• palpable •
Pronunciation: pæl-pê-bêl • Hear it!Part of Speech: Adjective
Meaning: 1. Tangible, touchable, that can be literally felt or handled, perceptible through the sense of touch. 2. Emotionally perceptible, sensed, that can be figuratively felt. 3. Obvious, manifest, clear.
Notes: Doctors will always palpate their patients, meaning to feel parts of their bodies where lumps and bumps usually occur. They do this with their fingers. However unusual this word may sound, palpate is the basis for today's word. It comes with an adverb, palpably, and two nouns: palpability and palpableness.
In Play: The basic sense of this word is "tangible, susceptible to the sense of touch", as: "I like the snow when it turns into rain and becomes palpable." However, that meaning can be metaphorically transported to that of the capacity of being sensed in any way possible: "A palpable tension arose when she was asked her age." Her displeasure became palpable (obvious).

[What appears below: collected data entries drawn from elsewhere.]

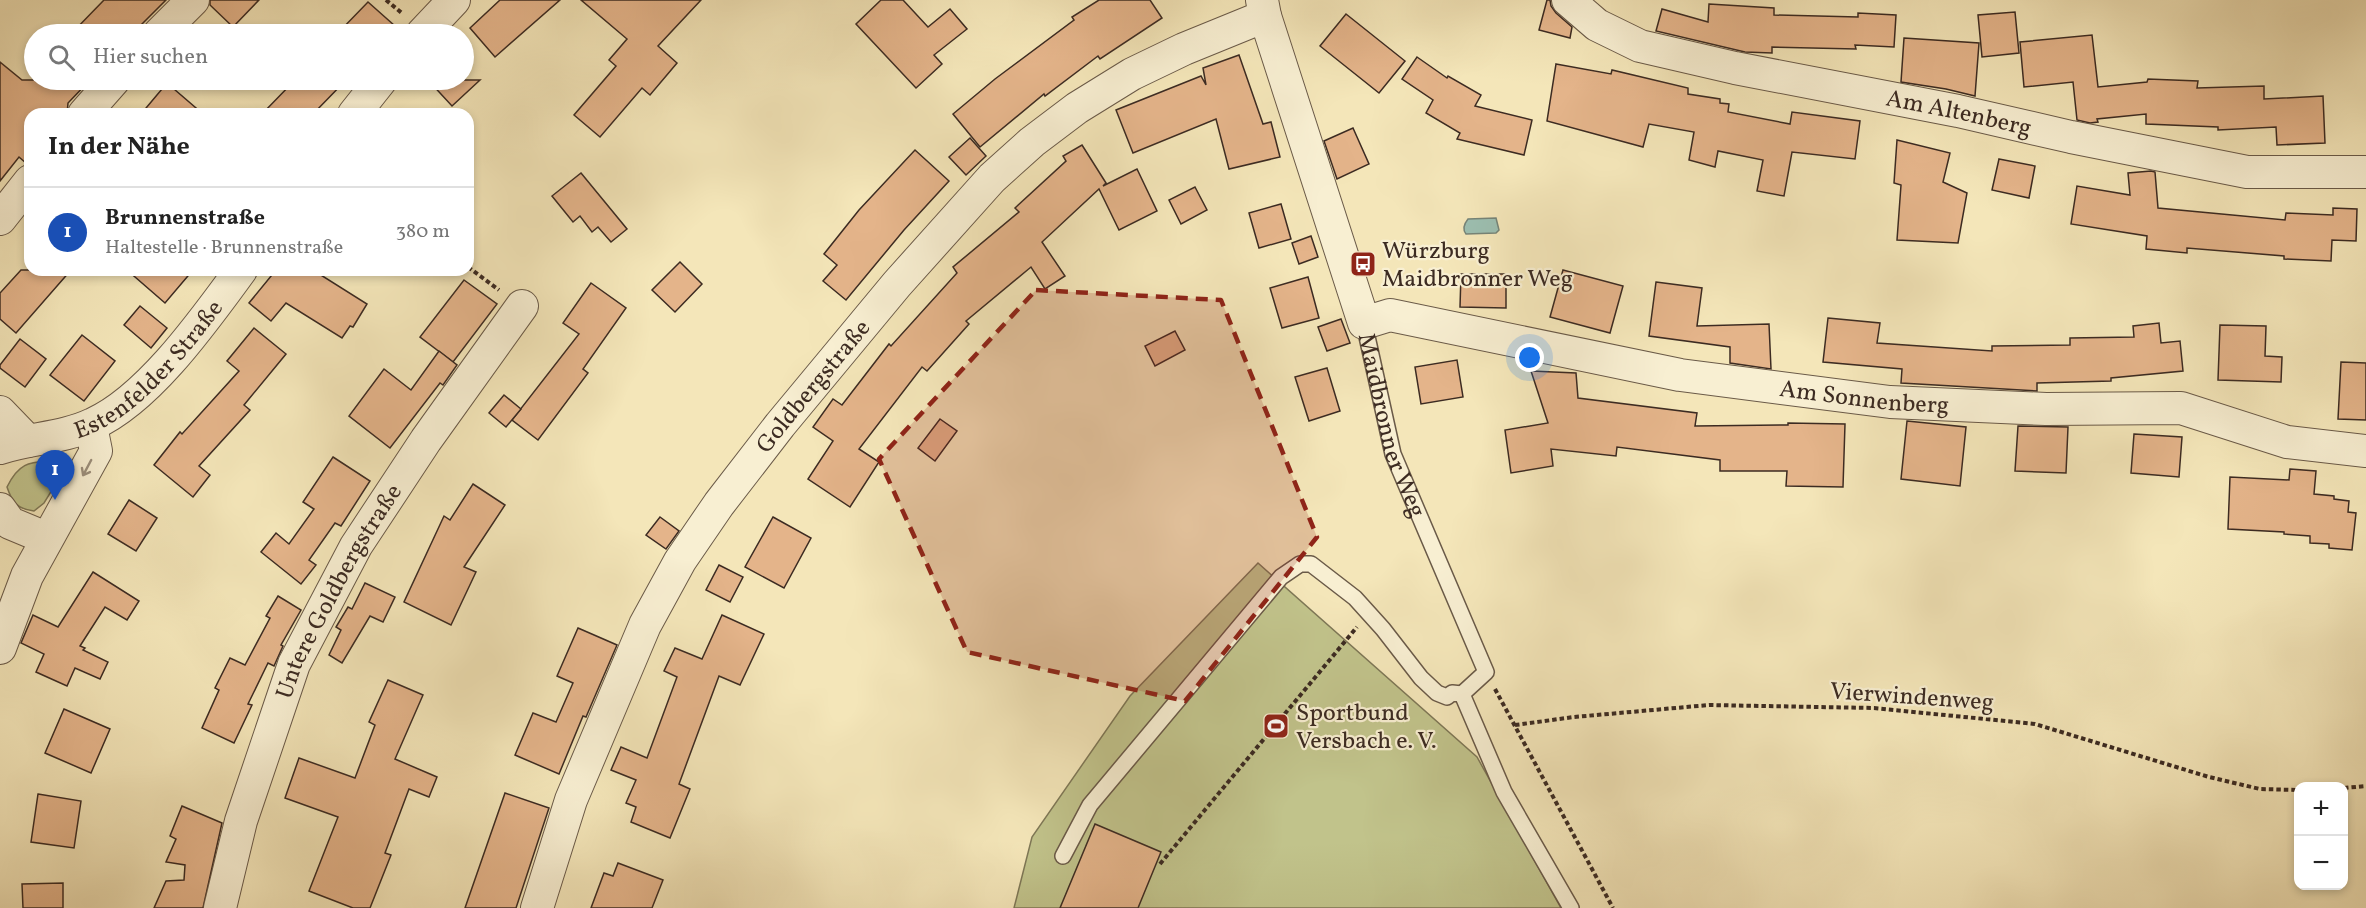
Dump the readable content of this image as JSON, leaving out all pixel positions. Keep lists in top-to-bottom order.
{
  "streets": {
    "street": [
      "Am Altenberg",
      "Estenfelder Straße",
      "Goldbergstraße",
      "Am Sonnenberg",
      "Maidbronner Weg",
      "Untere Goldbergstraße"
    ],
    "path": ["Vierwindenweg"]
  },
  "crossings": [
    ["Goldbergstraße", "Maidbronner Weg"],
    ["Am Sonnenberg", "Maidbronner Weg"]
  ],
  "places": {
    "bus stop": ["Würzburg Maidbronner Weg"],
    "sports": ["Sportbund Versbach e. V."]
  },
  "page": {
    "search": "Hier suchen",
    "heading": "In der Nähe",
    "list": [
      {
        "mark": "1",
        "name": "Brunnenstraße",
        "note": "Haltestelle · Brunnenstraße",
        "value": "380 m"
      }
    ],
    "pins": "1",
    "map_buttons": ["+", "−"]
  }
}
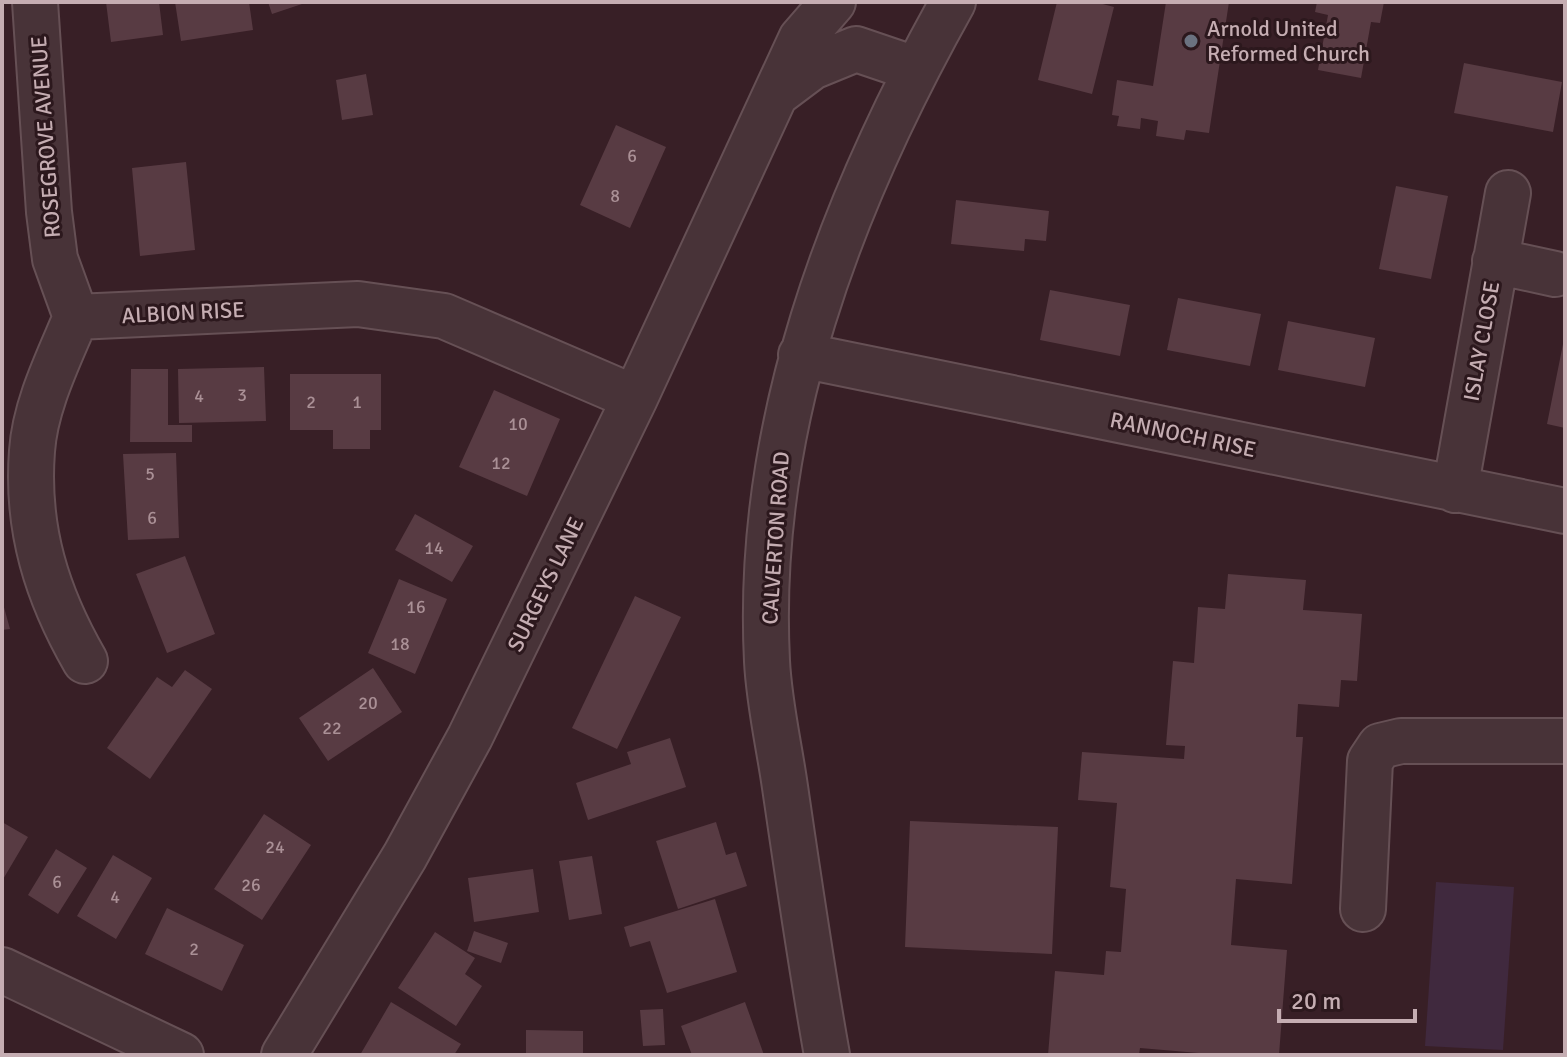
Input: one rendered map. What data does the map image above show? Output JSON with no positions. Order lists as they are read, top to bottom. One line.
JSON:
{"streets":{"street":["ROSEGROVE AVENUE","ALBION RISE","ISLAY CLOSE","RANNOCH RISE","CALVERTON ROAD","SURGEYS LANE"]},"crossings":[["ROSEGROVE AVENUE","ALBION RISE"],["ALBION RISE","SURGEYS LANE"],["ISLAY CLOSE","RANNOCH RISE"],["RANNOCH RISE","CALVERTON ROAD"]],"places":["Arnold United Reformed Church"],"house_numbers":["6","8","3","4","2","1","10","12","5","6","14","16","18","20","22","24","6","26","4","2"],"scale_bar":"20 m"}
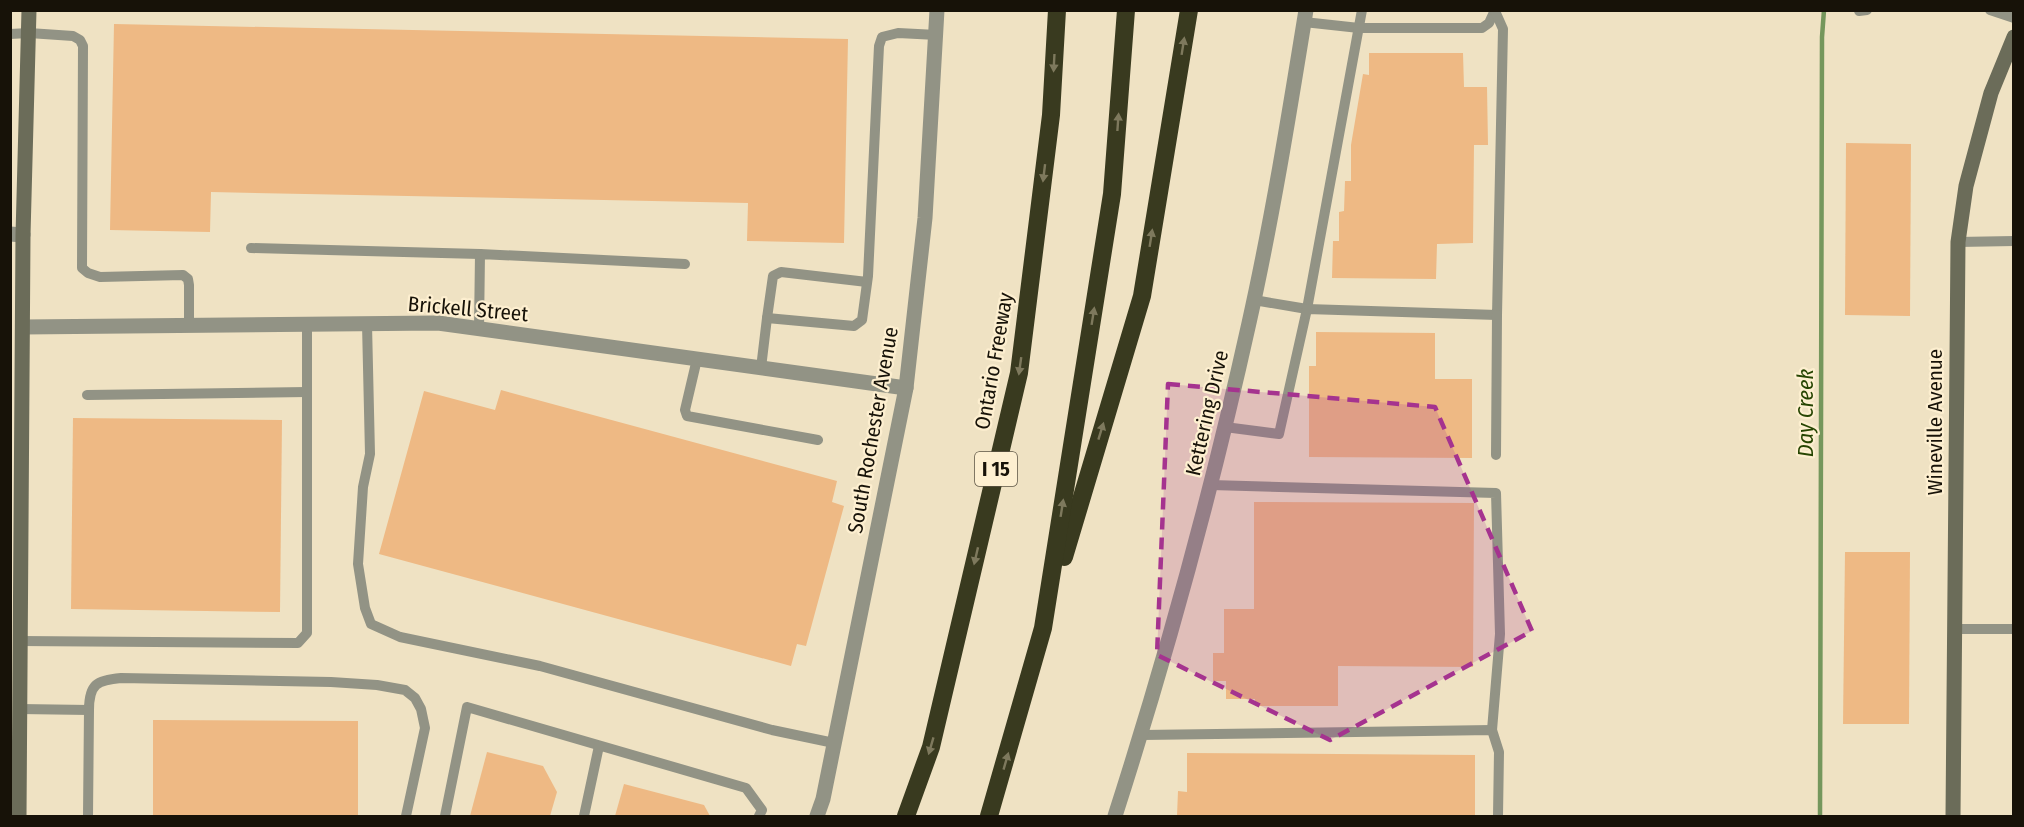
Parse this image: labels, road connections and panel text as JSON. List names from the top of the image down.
{
  "streets": {
    "highway": ["Ontario Freeway", "I 15"],
    "street": [
      "Brickell Street",
      "Kettering Drive",
      "Wineville Avenue",
      "South Rochester Avenue"
    ]
  },
  "crossings": [
    ["Brickell Street", "South Rochester Avenue"]
  ],
  "water": ["Day Creek"]
}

Word History: Today's Good Word, like half the English vocabulary, comes from French, in this case from palpable "that may be touched or felt". French inherited the word from post-classical Latin palpabilis with the same meaning. The Latin adjective was derived from the verb palpare "to touch, feel". The same Proto-Indo-European word that produced palpare, pal- "touch, feel, shake", came to English as feel and German as fühlen "to feel". The frequentative aspect of palpare was palpitare "palpitate, flutter, quiver", that is to say "touch or shake many times". One of the nouns from this verb was papilio(n) "butterfly", which went on to become papillion in Modern French. (I would now like to palpably thank Diane Lyons for recommending today's touchingly Good Word.)